Ошибка 2. Static segments. Users move between segments. Re-segment regularly.
Ошибка 3. Too many segments. 20+ segments → cannot act on. Aim 4-8 actionable.
Ошибка 4. Defining boundaries. Whale threshold $1000? $5000? Data-driven (percentiles) лучше arbitrary.

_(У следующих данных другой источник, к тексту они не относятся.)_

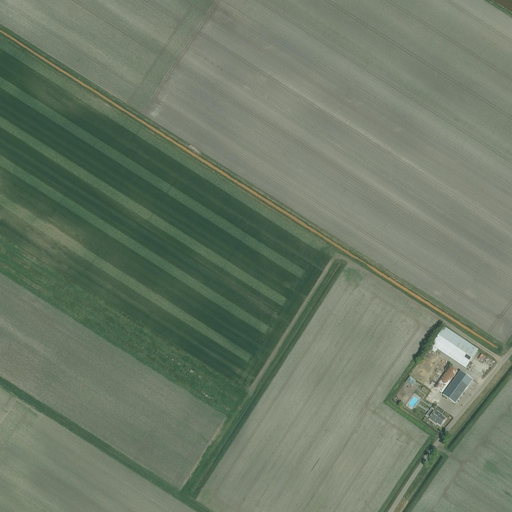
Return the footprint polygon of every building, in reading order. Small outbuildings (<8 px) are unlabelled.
[(478,350),(445,328),(432,347),(466,369),(478,350)] [(434,387),(443,394),(459,372),(450,365),(434,387)] [(472,380),(460,372),(443,395),(455,404),(472,380)] [(410,376),(406,382),(412,386),(416,380),(410,376)] [(422,384),(419,387),(426,393),(428,390),(422,384)] [(445,419),(440,415),(440,414),(435,411),(429,419),(433,422),(434,421),(440,426),(445,419)]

Ошибка 5. Action divorced from segmentation. Segments без actions — vanity. Each segment → specific campaign/tactic.
Связанные темы
- Как посчитать RFM segmentation в SQL
- Как посчитать LTV в SQL
- Как посчитать retention в SQL
- Как посчитать propensity score в SQL
FAQ
Какая segmentation важнее?
Lifecycle для retention. Value для prioritization. Use многосторонне.
Static vs dynamic?
Dynamic (refresh daily). Users move segments.
How many segments?
4-8 actionable. >10 — too many.
Segment boundaries arbitrary?
Use percentiles (deciles, quartiles) — adaptive.
Personalization across segments?
Email content, pricing, support tier — все adjust by segment.